> [Prompt]
Copy every line of text in the data below word for word, leaving out the pictures.

[Stored data entries]
______________________________
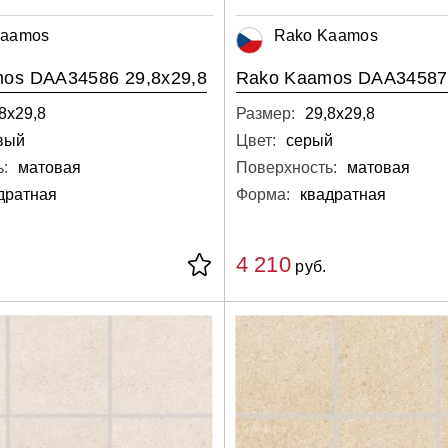
Kaamos
Rako Kaamos
os DAA34586 29,8x29,8
Rako Kaamos DAA34587 
8х29,8
Размер:
29,8х29,8
вый
Цвет:
серый
:
матовая
Поверхность:
матовая
дратная
Форма:
квадратная
4 210
руб.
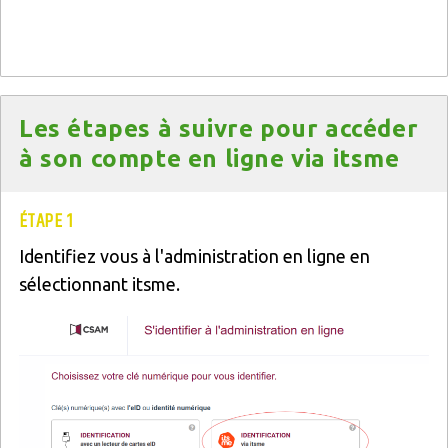
Titre
Les étapes à suivre pour accéder
à son compte en ligne via itsme
Texte
ÉTAPE 1
Identifiez vous à l'administration en ligne en
sélectionnant itsme.
Image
______________________________
> [Task solution]
Kaamos
Rako Kaamos
os DAA34586 29,8x29,8
Rako Kaamos DAA34587 
8х29,8
Размер:
29,8х29,8
вый
Цвет:
серый
:
матовая
Поверхность:
матовая
дратная
Форма:
квадратная
4 210
руб.
Titre
Les étapes à suivre pour accéder
à son compte en ligne via itsme
Texte
ÉTAPE 1
Identifiez vous à l'administration en ligne en
sélectionnant itsme.
Image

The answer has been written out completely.